### Aim of the exercise
Retype word for word the stretch of entries below from the line that has "제든지 문의주시기 바랍니다." through the line that has "persoanele care vorbesc românește)", and omit the pictures.

Page-level text extractions
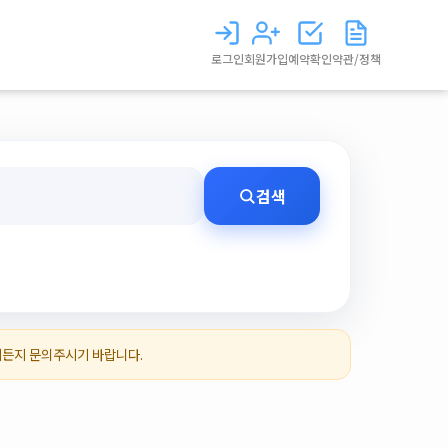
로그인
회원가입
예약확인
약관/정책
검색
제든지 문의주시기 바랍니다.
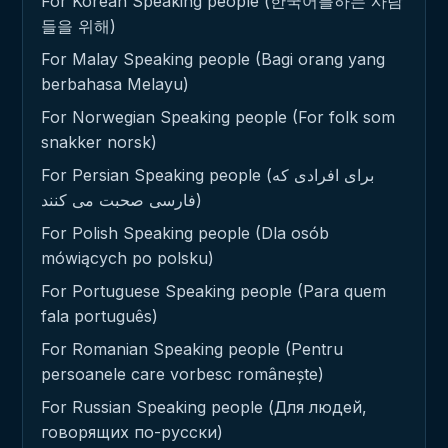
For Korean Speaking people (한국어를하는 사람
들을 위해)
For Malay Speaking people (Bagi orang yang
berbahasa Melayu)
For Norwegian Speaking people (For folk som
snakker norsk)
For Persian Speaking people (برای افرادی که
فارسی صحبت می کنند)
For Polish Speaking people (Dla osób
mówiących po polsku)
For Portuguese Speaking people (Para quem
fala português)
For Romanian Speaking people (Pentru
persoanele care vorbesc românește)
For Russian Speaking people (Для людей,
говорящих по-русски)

* * *

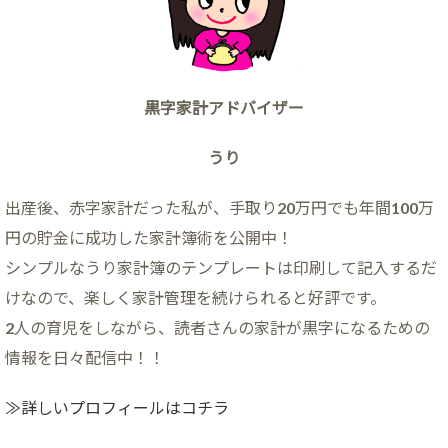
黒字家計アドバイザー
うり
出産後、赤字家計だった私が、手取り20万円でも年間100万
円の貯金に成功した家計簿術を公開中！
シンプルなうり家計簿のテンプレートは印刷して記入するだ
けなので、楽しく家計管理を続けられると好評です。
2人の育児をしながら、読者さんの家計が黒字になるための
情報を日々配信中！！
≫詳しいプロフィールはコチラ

==

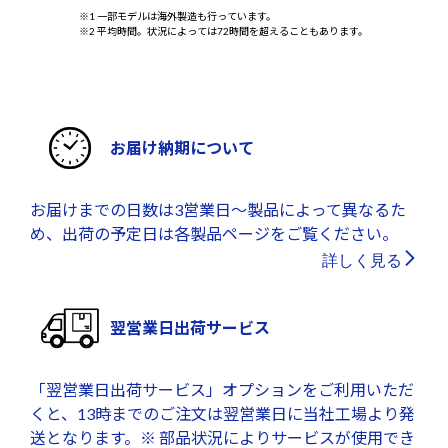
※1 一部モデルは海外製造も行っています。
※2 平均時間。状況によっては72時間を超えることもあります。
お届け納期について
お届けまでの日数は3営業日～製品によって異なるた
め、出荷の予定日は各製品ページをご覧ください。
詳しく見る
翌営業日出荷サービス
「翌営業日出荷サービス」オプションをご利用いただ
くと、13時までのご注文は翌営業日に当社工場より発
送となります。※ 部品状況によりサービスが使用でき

### Solved problem
제든지 문의주시기 바랍니다.
For Korean Speaking people (한국어를하는 사람
들을 위해)
For Malay Speaking people (Bagi orang yang
berbahasa Melayu)
For Norwegian Speaking people (For folk som
snakker norsk)
For Persian Speaking people (برای افرادی که
فارسی صحبت می کنند)
For Polish Speaking people (Dla osób
mówiących po polsku)
For Portuguese Speaking people (Para quem
fala português)
For Romanian Speaking people (Pentru
persoanele care vorbesc românește)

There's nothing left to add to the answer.